◆ Work task
Every entry below must be transcribed word for word, and the images must be left out.

◆ Dataset entries

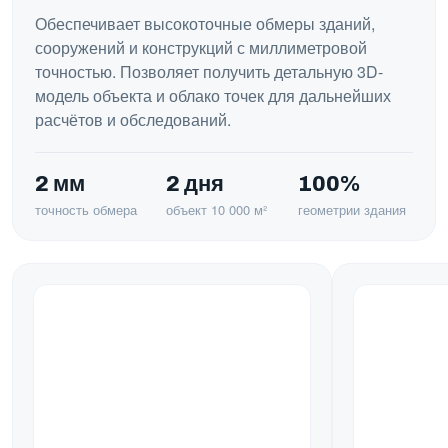
Обеспечивает высокоточные обмеры зданий,
сооружений и конструкций с миллиметровой
точностью. Позволяет получить детальную 3D-
модель объекта и облако точек для дальнейших
расчётов и обследований.
2 мм
2 дня
100%
точность обмера
объект 10 000 м²
геометрии здания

◆ Solved problem
Обеспечивает высокоточные обмеры зданий,
сооружений и конструкций с миллиметровой
точностью. Позволяет получить детальную 3D-
модель объекта и облако точек для дальнейших
расчётов и обследований.
2 мм
2 дня
100%
точность обмера
объект 10 000 м²
геометрии здания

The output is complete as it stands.